Shanaz graduated with a diploma in design after four years, simultaneously obtaining a B.A. as well. Later, as a freelancer, she designed logos, record covers and shop windows. She also did a spot of teaching at a prestigious school between the years 1990 to ’92.
When she started out on her own in 1987, her aim was to teach block printing rather than become a clothes designer.
“I devised an entire course, hoping to teach the technique and the use of different dyes. But somehow, the first response to the collection I displayed at a friend’s place in Sharjah in 1990 was so overwhelming that I continued designing and exhibiting.”
In her studio, Shanaz encourages interns, who come from various art schools in the city.

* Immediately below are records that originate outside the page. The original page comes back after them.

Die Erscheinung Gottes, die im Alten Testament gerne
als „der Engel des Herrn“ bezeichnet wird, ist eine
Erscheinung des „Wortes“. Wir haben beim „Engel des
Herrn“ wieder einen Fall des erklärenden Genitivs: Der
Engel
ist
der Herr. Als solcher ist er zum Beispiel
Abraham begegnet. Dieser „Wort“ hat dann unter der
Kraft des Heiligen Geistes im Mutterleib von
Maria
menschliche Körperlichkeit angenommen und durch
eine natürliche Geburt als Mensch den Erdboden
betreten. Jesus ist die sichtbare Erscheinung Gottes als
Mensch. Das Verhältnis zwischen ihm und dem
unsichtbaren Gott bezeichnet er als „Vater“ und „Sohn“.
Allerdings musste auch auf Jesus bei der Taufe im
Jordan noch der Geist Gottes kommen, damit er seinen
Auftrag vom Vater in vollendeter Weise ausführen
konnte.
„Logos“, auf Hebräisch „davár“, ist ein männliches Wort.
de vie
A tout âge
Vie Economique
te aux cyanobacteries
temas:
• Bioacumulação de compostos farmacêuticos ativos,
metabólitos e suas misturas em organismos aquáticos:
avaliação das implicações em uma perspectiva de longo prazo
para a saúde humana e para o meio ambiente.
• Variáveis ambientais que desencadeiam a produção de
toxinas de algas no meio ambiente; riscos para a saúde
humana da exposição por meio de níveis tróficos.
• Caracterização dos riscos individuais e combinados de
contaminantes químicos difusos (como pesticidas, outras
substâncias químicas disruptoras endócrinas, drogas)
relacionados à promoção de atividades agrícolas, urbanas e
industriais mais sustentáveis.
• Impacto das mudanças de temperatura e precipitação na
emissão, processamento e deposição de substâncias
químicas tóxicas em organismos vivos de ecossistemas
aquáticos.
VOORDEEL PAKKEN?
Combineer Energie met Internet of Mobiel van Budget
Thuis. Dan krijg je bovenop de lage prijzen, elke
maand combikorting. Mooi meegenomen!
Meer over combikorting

It seems only yesterday when a group of students used to take pride in wearing cheap chintz material bought from Khajoor Bazaar or the Macchhi Miani markets in the Kharadar area. They designed and stitched these into creative outfits for themselves. All have moved on to different fields. Shanaz, meanwhile, has maintained a link by designing not only for those whose raison d’être in life is to own designer clothes, but also for the girls next door.